C’est la première fois que Maria se rend aux Colis du Cœur:

«Je n’aime pas demander d’aide, et surtout pas à l’État! C’est important pour moi de me débrouiller seule, mais cette fois, je n’ai plus le choix. Donc je viens aux Colis, mais c’est tout.»

Dans le canton de Genève, beaucoup de familles ont comme elle brisé le tabou de la pauvreté pendant la crise sanitaire. Certains signes étaient déjà là: en 2016, une personne sur cinq n’avait pas les moyens de faire face à une dépense imprévue.

Pierre Philippe, Directeur des Colis du cœur:

«Statistiquement on pouvait s’attendre à ça, mais humainement on n’est jamais préparé à voir toutes ces personnes arriver.»

La crise a au moins permis à l’association de répertorier les familles ayant besoin d’aide. Aux Vernets, l’association en a recensé 2200.

«Les familles ne nous trouvent pas forcément tout de suite. Parfois elles n’osent pas s’inscrire aux services sociaux. C’est aussi une question de dignité pour elles: se déplacer et venir chercher un sac alimentaire, ça reste vexant.»

Pendant la crise, l’association distribuait des chèques d’environ 50 francs, pour permettre aux gens d’aller faire leur course. «Cela avait l’avantage de contourner cette question de dignité», poursuit-il. Mais ces chèques sont trop coûteux pour l’association, qui fonctionne en grande partie grâce aux invendus, récoltés par l’intermédiaire de l’association Partage en provenance notamment de la Migros.

Peur de demander de l’aide. Beaucoup n’osent pas se diriger vers les assistants sociaux, par peur de se faire identifier comme « sans-papiers » C’est une évidence pour Gabriela:

«Comme je n’ai pas de papiers je ne préfère pas demander une autre aide que celle-ci. C’est trop risqué. Mes enfants également n’ont pas leurs papiers. A cause de cela, ma fille de 20 ans ne peut pas faire de stage. J’essaye d’économiser pour lui payer un permis d’étude.»

Gabriela n’ose ainsi pas demander l’indemnisation à hauteur de 80% pour tous les travailleurs, même sans-papiers, proposée par le canton de Genève. Pierre Philippe:

«Genève prend davantage en compte la problématique des sans-papiers, par exemple avec la régularisation Papyrus et le dialogue avec les sans-papiers. Mais certaines familles ont toujours peur.

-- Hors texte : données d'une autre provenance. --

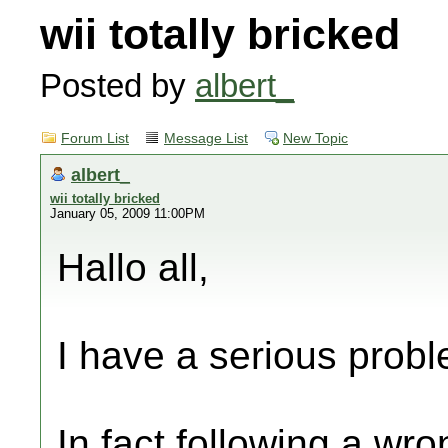
wii totally bricked
Posted by
albert_
Forum List
Message List
New Topic
albert_
wii totally bricked
January 05, 2009 11:00PM
Hallo all,
I have a serious prob
In fact following a wro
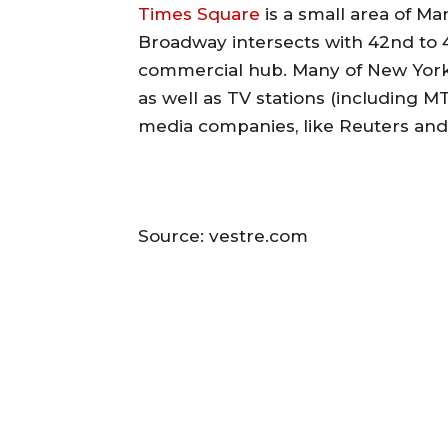
Times Square
is a small area of M
Broadway intersects with 42nd to 45
commercial hub. Many of New York’
as well as TV stations (including MT
media companies, like Reuters and
Source: vestre.com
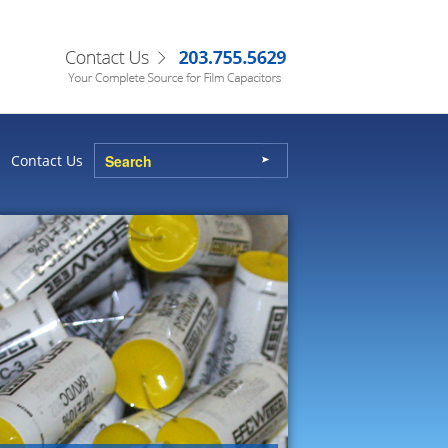
Contact Us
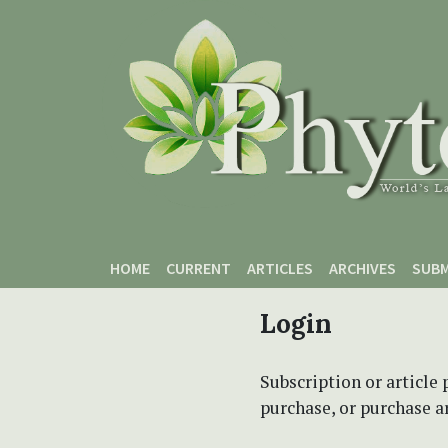
Skip to main content
Skip to main navigation menu
Skip to site footer
HOME
CURRENT
ARTICLES
ARCHIVES
SUBM
Login
Subscription or article 
purchase, or purchase art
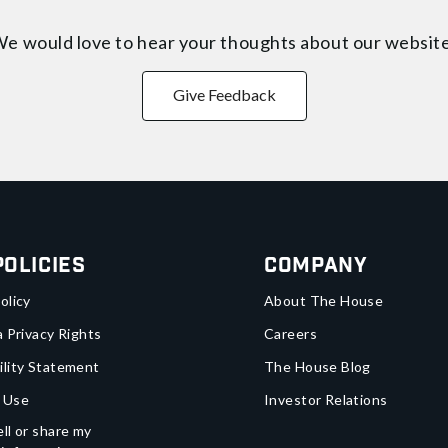
e would love to hear your thoughts about
our websit
Give Feedback
Policies
Company
olicy
About The House
a Privacy Rights
Careers
ility Statement
The House Blog
 Use
Investor Relations
ll or share my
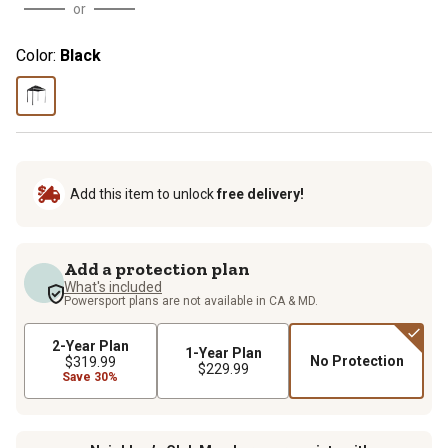
or
Color:
Black
Add this item to unlock
free delivery!
Add a protection plan
What's included
Powersport plans are not available in CA & MD.
2-Year Plan
1-Year Plan
No Protection
$319.99
$229.99
Save 30%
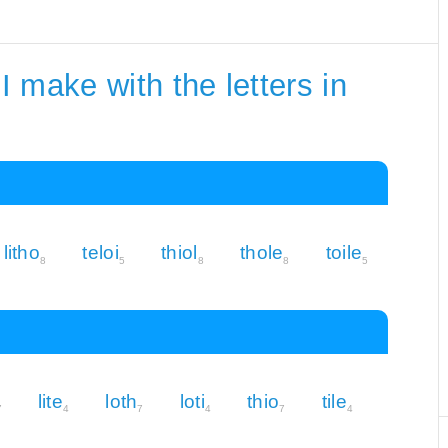
 make with the letters in
litho
teloi
thiol
thole
toile
8
5
8
8
5
lite
loth
loti
thio
tile
7
4
7
4
7
4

Elles ne vont pas avoir confiance du jour au lendemain, malgré ces mesures exceptionnelles.»

Sahar a fui l’Iran il y a trois ans, mais elle n’a découvert que lors d’un passage aux Vernets qu’elle pouvait bénéficier d’une aide cantonale.

«Je n’ai jamais travaillé mais mon compagnon est boulanger. Il a gardé son travail pendant le coronavirus. Nous gagnons environ 2000 francs par mois, c’est loin d’être suffisant. Presque tout sert à payer notre logement, donc cela m’aide beaucoup de recevoir des couches et des produits pour le petit.»

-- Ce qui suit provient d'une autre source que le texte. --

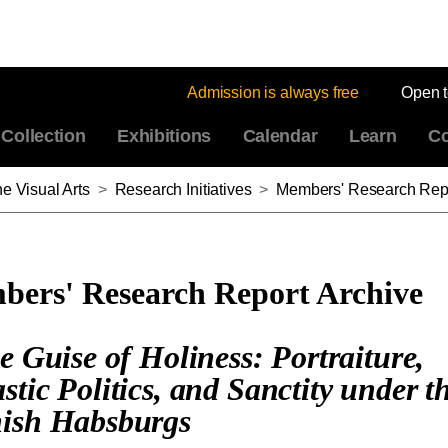
Admission is always free
Open 
Collection
Exhibitions
Calendar
Learn
Co
e Visual Arts
>
Research Initiatives
>
Members' Research Repo
ers' Research Report Archive
he Guise of Holiness: Portraiture,
stic Politics, and Sanctity under t
ish Habsburgs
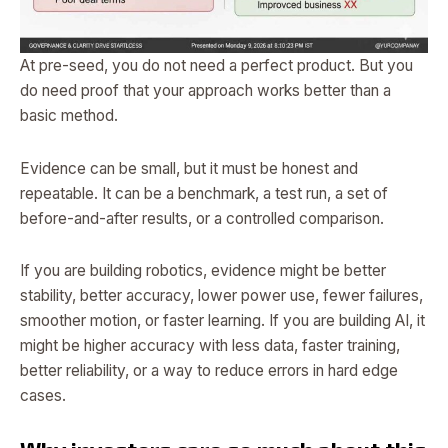
At pre-seed, you do not need a perfect product. But you
do need proof that your approach works better than a
basic method.
Evidence can be small, but it must be honest and
repeatable. It can be a benchmark, a test run, a set of
before-and-after results, or a controlled comparison.
If you are building robotics, evidence might be better
stability, better accuracy, lower power use, fewer failures,
smoother motion, or faster learning. If you are building AI, it
might be higher accuracy with less data, faster training,
better reliability, or a way to reduce errors in hard edge
cases.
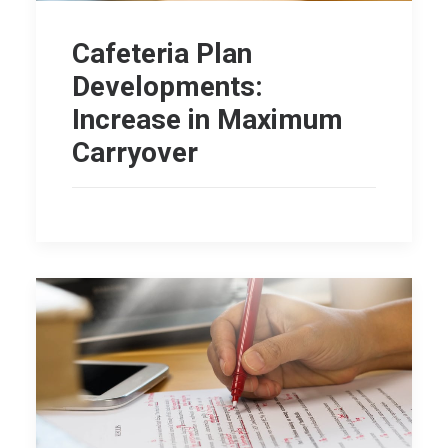
Cafeteria Plan
Developments:
Increase in Maximum
Carryover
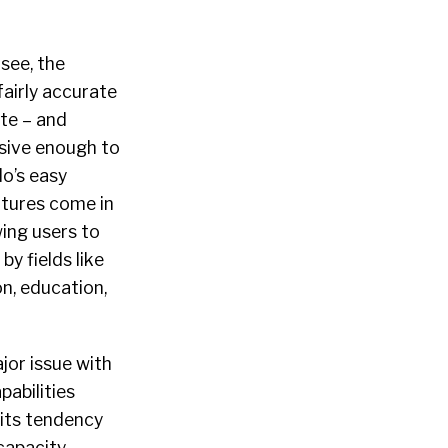
see, the
fairly accurate
te – and
ive enough to
o’s easy
eatures come in
wing users to
 by fields like
ion, education,
jor issue with
apabilities
its tendency
capacity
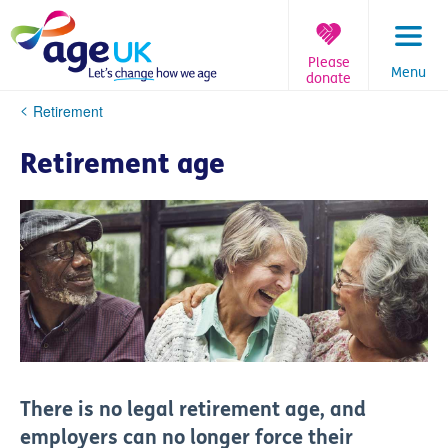
Skip
to
content
Please
Menu
donate
You
Retirement
are
here:
Retirement age
There is no legal retirement age, and
employers can no longer force their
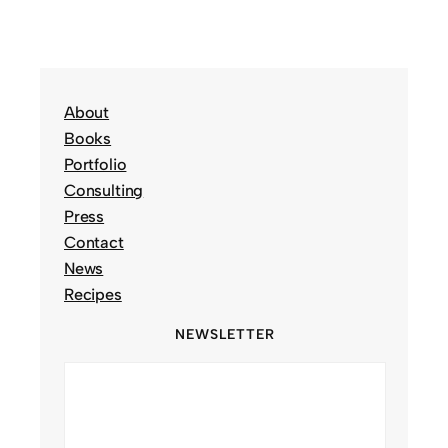
About
Books
Portfolio
Consulting
Press
Contact
News
Recipes
NEWSLETTER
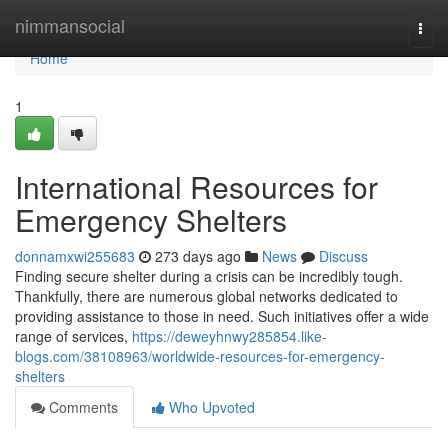
Home
nimmansocial
Togg
navi
Home
1
International Resources for
Emergency Shelters
donnamxwi255683
273 days ago
News
Discuss
Finding secure shelter during a crisis can be incredibly tough.
Thankfully, there are numerous global networks dedicated to
providing assistance to those in need. Such initiatives offer a wide
range of services,
https://deweyhnwy285854.like-
blogs.com/38108963/worldwide-resources-for-emergency-
shelters
Comments
Who Upvoted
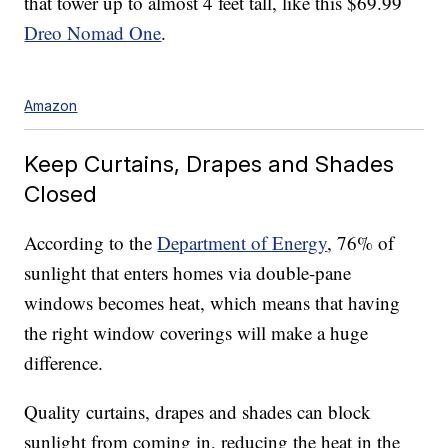
that tower up to almost 4 feet tall, like this $69.99
Dreo Nomad One
.
Amazon
Keep Curtains, Drapes and Shades
Closed
According to the
Department of Energy
, 76% of
sunlight that enters homes via double-pane
windows becomes heat, which means that having
the right window coverings will make a huge
difference.
Quality curtains, drapes and shades can block
sunlight from coming in, reducing the heat in the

Pour Teresa aussi, c’est une première, et pour cause : elle et son mari sont arrivés à Genève fin février. Le couple brésilien n’a cessé de chercher des petits boulots pour subvenir à leurs besoins et à ceux de leurs deux enfants, en vain. Elle n’a connu la Suisse qu’en temps de crise. Pierre Philippe:

«Il y a plusieurs pressions financières sur les familles qui vont bientôt disparaître: les écoles ont rouvert, les restaurants scolaires également. La réouverture des frontières va également leur permettre de faire des courses en France, où les prix sont moins élevés.»

Cette semaine, entre la distribution à Carouge et les deux autres à Genève, 4262 personnes ont bénéficié de ces colis. Six mille autres ont reçu des bons alimentaires, en attendant un retour de la distribution «classique». La fin cette période de transition estivale est prévue pour septembre. D’ici là, deux défis contradictoires: la distanciation sociale et l’invisibilité sociale.